За шторами таилась дивная тихая октябрьская ночь, а в увядающих деревьях запутались звезды. Готова ли Мэри отказаться от этой ночи, от своей доли воспоминаний об играх и ссорах (семья у них была дружная, хоть и очень большая) в Шотландии, которую не уставала превозносить за свежий воздух и великолепные кексы, – и все это ради того, чтобы Фернхэму одним росчерком пера отписали пятьдесят тысяч фунтов или даже больше? Чтобы оплачивать существование колледжа, необходимо отказаться от семьи. Невозможно сколотить состояние и родить тринадцать детей. Мы решили все посчитать. Сначала – девять месяцев до родов. Потом на свет появляется ребенок. Потом нужно три-четыре месяца, чтобы выкормить и вынянчить его. Когда ребенка накормили, с ним приходится играть – на это уходят следующие пять лет. Оказывается, нельзя просто так выпустить его на улицу. Те, кому доводилось видеть русских детей, которые бегают сами по себе, утверждают, что это зрелище не из приятных. Кроме того, считается, что характер человека формируется в промежуток между годом и пятью. Если бы миссис Ситон зарабатывала деньги, сказала я, что бы вы знали о детских играх и ссорах? Что бы вы знали о Шотландии, ее свежем воздухе, замечательных кексах и всем прочем? Нет смысла задавать подобные вопросы – вас бы просто не было на свете. Так же бессмысленно спрашивать, что бы случилось, если бы и миссис Ситон, и ее мать, и мать ее матери заработали целое состояние и вложили его в колледж и библиотеку, поскольку, во-первых, у них не было возможности зарабатывать, а во-вторых, случись даже такая возможность, закон запрещал им владеть самостоятельно заработанными деньгами. Лишь в последние сорок восемь лет у миссис Ситон появились собственные гроши. Все предыдущие столетия они считались бы собственностью ее супруга. Возможно, эта мысль также удерживала миссис Ситон, ее мать и бабушку от участия в торговле акциями. Все, что бы я ни заработала, – резонно полагали они, – достанется моему мужу, и он будет распоряжаться этими деньгами по своему усмотрению – например, назначит стипендию или звание в Бейли Олл-колледже или в Кингсе. Поэтому меня не очень интересует возможность зарабатывать деньги – даже если она бы у меня и была. Пусть этим занимается муж.

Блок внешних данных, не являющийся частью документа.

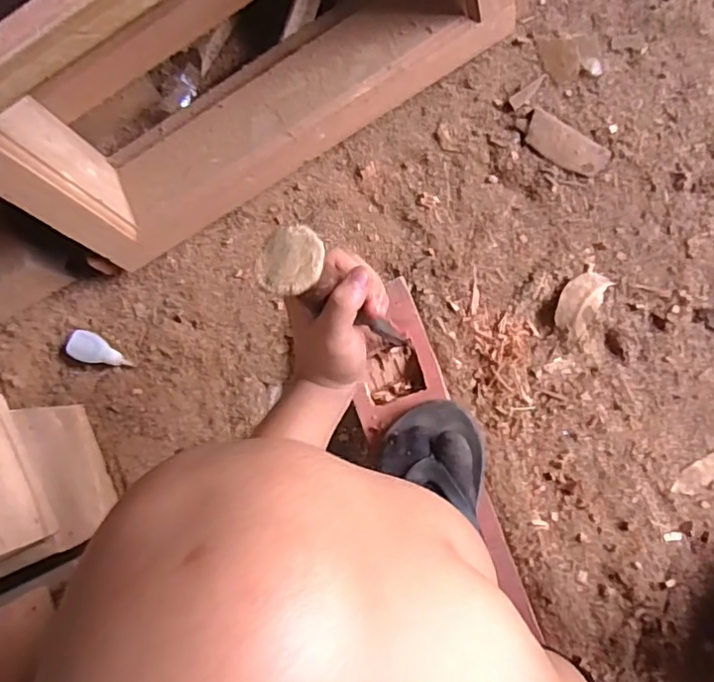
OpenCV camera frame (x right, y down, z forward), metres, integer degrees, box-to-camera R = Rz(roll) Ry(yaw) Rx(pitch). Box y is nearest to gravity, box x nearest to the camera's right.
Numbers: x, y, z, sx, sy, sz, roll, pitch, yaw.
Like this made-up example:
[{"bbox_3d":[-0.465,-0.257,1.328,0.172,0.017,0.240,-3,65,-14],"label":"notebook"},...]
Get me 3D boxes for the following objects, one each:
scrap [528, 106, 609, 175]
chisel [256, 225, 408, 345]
[{"bbox_3d":[0.225,-0.210,0.627,0.091,0.012,0.037,34,94,9],"label":"scrap"},{"bbox_3d":[-0.004,-0.028,0.483,0.043,0.267,0.041,-3,80,16],"label":"chisel"}]

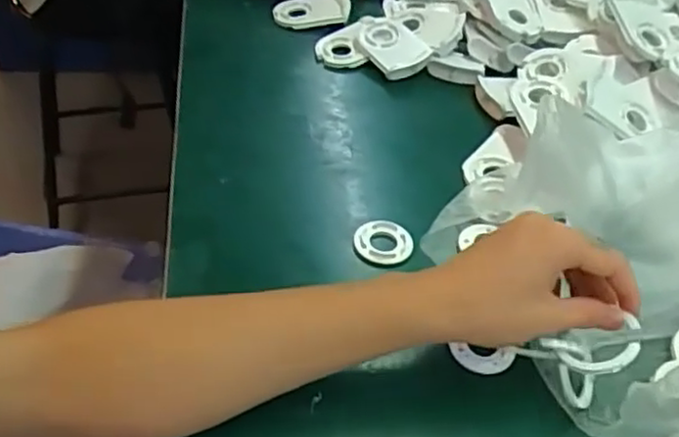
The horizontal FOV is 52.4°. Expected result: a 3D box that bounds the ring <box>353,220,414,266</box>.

Впрочем, даже если и не винить во всем пожилую даму со спаниелем, следует все же признать, что по какой-то причине наши матери крайне неразумно распоряжались делами. Ни пенса на «удобства»: куропаток и вино, университетских смотрителей и лужайки, книги и сигары, библиотеки и безделье. Выстроить голые стены на голой земле – вот предел их возможностей.
Так мы беседовали, стоя у окна и любуясь башнями и куполами прекрасного города – как любовались вместе с нами тысячи и тысячи людей. В лунном свете все казалось великолепным и таинственным. Древние камни благородно сияли. Поневоле задумаешься обо всех книгах, что хранит это место; о портретах старых прелатов и важных особ в обшитых панелями залах; о витражах, рисующих на дорожках причудливые сферы и полумесяцы; о памятных табличках, рукописях и посвящениях; о фонтанах и траве; о тихих комнатах с окнами на тихие дворы. Кроме того, я подумала (простите уж!) о дыме, выпивке, глубоких креслах и мягких коврах; о любезности, сердечности и благородстве, что возможны только благодаря роскоши, уединению и личному пространству. Наши матери не дали нам ничего подобного – они и тридцать тысяч фунтов собрали с трудом, им ведь приходилось рожать по тринадцать детей от священников колледжа Сент-Эндрюс.
По пути обратно я размышляла о произошедшем, как это часто бывает по вечерам. Почему миссис Ситон не оставила нам денег? Как влияет на человека нищета, а как – богатство? Я вспоминала нелепых старичков, виденных утром, и как они срывались с места, заслышав свист; гул органа в церкви и закрытые двери библиотеки; думала, как ужасно, когда тебя не пускают, но еще ужаснее, должно быть, когда тебя не выпускают, и о том, как покоен и богат один пол, а другой – беден и беззащитен; и размышляла о том, какое влияние оказывает на писателя традиция – или недостаток ее. Наконец, я подумала, что наступило время скомкать мятую бумагу этого дня, скатать его споры, впечатления, смех и гнев и забросить этот комок в кусты. В синей бездне неба блистали тысячи звезд. Я словно осталась наедине с этой невозмутимой компанией. Люди уже давно заснули. Улицы Оксбриджа опустели. Даже дверь гостиницы распахнулась передо мной по мановению невидимой руки – коридорный не дождался меня, чтобы осветить путь к комнате. Было уже слишком поздно.